What does the new study say?

Drinking fewer than four cups a day had no effect on endometrial cancer. However, women who drank more than four cups of coffee a day had a 25 percent lower risk of endometrial cancer than women who drank less than one cup per day.

When researchers looked at the type of coffee, they found that women who drank more than four cups of caffeinated coffee a day had 30 percent lower risk of endometrial cancer compared with those who drank less than one cup a day.

Women who drank two cups or more of decaffeinated coffee a day had a 22 percent lower risk of endometrial cancer compared with those who had less than one cup a day, but this effect was not more than could be expected purely by chance.

There was no relationship between the amount of tea consumed and a woman’s risk of endometrial cancer.

The authors suggest that caffeinated coffee may contain substances that prevent endometrial cancer from developing, or prevent other chemicals that cause endometrial cancer from doing any damage.

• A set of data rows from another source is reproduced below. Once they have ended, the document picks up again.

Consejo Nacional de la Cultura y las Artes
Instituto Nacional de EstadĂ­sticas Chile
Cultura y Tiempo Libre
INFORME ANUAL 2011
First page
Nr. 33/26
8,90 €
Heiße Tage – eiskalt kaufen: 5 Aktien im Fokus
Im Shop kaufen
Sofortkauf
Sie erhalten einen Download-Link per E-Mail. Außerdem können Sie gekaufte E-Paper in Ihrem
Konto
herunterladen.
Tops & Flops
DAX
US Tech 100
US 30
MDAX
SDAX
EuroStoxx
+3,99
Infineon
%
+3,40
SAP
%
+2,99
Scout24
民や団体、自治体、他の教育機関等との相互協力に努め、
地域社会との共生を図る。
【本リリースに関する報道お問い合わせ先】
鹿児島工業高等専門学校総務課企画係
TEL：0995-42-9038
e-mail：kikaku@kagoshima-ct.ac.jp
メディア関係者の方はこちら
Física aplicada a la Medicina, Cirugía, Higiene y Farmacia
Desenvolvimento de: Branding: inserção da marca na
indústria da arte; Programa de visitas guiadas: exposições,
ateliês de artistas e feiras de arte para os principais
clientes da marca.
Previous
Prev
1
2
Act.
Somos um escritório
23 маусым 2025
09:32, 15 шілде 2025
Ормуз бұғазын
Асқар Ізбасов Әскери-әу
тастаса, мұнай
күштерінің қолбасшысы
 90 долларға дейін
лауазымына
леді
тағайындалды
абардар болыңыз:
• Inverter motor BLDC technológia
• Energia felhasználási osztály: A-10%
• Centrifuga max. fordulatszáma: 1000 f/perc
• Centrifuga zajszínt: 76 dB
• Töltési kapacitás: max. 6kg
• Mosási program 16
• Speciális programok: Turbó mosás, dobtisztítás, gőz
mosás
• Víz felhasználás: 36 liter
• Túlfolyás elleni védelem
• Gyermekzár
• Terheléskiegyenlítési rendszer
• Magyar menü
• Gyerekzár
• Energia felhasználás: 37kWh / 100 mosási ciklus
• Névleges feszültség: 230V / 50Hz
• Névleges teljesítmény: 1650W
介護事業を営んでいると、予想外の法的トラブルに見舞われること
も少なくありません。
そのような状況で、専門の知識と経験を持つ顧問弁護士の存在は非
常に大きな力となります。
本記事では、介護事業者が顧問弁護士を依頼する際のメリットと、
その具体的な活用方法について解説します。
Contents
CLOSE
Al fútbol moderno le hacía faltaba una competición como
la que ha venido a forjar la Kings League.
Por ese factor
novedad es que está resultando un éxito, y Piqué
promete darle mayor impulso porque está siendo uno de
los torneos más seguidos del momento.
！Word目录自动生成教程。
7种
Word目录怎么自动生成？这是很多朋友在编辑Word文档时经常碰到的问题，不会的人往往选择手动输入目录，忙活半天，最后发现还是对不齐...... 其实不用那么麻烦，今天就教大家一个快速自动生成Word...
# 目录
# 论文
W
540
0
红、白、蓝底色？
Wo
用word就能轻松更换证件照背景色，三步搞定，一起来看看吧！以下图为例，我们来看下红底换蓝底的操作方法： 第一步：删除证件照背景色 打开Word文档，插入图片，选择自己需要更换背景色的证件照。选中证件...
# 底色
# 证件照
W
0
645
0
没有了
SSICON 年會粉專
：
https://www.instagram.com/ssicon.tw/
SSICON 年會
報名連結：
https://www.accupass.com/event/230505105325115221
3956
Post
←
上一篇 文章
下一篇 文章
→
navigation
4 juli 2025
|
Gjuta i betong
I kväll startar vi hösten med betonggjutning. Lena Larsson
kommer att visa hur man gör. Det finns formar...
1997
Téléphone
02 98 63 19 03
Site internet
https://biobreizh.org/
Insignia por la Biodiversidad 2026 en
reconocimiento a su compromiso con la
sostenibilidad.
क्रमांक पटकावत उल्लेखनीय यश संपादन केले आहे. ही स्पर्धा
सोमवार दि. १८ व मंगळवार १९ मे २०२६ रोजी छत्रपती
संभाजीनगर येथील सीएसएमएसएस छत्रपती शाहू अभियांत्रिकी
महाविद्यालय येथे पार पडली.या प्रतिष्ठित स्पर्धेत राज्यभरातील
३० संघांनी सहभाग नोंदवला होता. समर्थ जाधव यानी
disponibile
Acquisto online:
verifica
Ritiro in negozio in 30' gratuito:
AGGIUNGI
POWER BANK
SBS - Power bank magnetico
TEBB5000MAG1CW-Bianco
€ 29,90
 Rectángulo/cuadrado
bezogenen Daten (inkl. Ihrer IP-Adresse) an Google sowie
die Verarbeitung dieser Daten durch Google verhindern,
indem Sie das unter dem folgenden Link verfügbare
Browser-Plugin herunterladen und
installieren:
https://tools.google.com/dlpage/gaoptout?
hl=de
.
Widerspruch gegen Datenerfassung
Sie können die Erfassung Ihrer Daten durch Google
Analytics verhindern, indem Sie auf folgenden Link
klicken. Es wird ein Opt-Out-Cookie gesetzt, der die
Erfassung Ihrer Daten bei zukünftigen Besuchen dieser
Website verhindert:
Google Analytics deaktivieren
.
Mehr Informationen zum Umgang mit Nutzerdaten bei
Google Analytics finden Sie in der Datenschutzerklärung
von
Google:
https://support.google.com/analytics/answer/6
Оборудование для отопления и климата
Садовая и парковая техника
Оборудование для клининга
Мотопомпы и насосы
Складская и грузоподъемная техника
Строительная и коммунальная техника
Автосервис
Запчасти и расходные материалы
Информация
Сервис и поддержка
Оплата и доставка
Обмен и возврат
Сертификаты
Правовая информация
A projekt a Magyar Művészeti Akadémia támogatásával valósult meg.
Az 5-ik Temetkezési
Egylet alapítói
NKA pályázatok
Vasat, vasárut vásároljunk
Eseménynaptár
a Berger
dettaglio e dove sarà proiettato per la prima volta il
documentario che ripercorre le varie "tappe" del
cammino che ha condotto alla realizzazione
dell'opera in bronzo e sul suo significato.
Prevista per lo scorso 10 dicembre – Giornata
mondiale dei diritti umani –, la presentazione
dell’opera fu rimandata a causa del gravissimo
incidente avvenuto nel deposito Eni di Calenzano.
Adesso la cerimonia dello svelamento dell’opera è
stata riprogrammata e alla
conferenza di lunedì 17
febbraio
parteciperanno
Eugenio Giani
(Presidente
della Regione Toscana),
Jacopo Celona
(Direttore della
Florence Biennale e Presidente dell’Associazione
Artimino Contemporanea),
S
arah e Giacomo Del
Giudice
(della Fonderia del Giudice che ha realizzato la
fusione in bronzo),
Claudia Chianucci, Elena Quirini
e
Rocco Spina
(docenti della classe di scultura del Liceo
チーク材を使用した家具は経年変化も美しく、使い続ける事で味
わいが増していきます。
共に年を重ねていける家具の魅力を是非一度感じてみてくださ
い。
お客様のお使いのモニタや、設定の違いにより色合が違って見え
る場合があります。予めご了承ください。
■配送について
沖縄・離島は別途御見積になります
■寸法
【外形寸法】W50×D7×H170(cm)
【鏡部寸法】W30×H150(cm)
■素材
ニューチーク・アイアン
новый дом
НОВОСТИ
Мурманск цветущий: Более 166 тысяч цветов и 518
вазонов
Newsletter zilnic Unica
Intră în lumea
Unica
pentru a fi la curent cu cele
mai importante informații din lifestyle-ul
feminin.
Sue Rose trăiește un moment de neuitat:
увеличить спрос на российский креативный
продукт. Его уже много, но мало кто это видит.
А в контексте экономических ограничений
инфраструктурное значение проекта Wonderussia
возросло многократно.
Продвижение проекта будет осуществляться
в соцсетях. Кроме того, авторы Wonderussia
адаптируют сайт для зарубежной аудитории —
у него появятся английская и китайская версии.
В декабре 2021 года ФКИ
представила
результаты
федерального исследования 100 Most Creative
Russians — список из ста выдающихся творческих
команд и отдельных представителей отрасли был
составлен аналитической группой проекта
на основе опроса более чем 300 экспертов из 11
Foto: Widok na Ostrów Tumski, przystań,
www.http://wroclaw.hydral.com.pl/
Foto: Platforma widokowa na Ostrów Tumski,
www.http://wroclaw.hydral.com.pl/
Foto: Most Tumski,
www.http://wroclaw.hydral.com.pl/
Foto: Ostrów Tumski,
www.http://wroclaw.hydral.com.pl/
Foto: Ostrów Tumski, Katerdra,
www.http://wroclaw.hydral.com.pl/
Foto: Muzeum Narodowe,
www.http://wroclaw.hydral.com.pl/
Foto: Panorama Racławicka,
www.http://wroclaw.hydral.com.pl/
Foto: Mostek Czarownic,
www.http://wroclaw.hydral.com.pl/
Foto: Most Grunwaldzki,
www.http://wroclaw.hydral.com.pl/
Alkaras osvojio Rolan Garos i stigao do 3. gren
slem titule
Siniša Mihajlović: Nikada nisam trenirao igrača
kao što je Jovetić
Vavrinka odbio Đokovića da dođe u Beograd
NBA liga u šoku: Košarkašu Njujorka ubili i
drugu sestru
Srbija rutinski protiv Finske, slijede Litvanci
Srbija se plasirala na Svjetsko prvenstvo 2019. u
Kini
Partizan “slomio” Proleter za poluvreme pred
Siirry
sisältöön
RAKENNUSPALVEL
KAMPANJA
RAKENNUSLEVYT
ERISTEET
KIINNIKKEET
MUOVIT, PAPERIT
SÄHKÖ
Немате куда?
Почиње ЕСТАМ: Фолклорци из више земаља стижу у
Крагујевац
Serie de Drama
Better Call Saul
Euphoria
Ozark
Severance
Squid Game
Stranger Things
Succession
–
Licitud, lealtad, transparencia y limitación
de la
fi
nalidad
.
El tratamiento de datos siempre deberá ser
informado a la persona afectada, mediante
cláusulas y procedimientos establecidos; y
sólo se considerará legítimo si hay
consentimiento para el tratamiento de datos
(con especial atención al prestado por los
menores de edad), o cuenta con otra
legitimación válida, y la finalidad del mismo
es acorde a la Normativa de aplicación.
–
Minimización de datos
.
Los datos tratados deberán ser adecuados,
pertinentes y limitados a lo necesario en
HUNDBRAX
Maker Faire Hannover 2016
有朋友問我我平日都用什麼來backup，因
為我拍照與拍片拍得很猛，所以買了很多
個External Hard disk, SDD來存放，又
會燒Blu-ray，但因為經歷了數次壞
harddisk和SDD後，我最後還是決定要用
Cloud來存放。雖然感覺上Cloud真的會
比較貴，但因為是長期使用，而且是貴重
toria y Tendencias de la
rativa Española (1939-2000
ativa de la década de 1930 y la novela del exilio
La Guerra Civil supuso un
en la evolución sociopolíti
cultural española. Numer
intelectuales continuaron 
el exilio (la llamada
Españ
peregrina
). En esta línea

How reliable is the research?

This kind of study, that asks for information about people’s health and lifestyle then records how many then go on to get a disease, is usually a reliable way to see if there’s a relationship between two things. But it can’t tell us if drinking coffee stops women from getting endometrial cancer, only that there’s a link between the two things.

The researchers accounted for many of the risk factors for endometrial cancer - women’s age and weight, whether they had children, if they had taken the pill or other hormones, how much they smoked and drank and if they had other illnesses or cancers. They also asked lots of general questions about women’s diet and accounted for these.

But some groups within the study were very small. For example there were relatively few women in the study who hadn’t yet gone through the menopause, and less than two percent of the women in the study actually drank more than four cups of decaffeinated coffee a day. When conclusions are based on small numbers of people we can be less confident that they are genuine.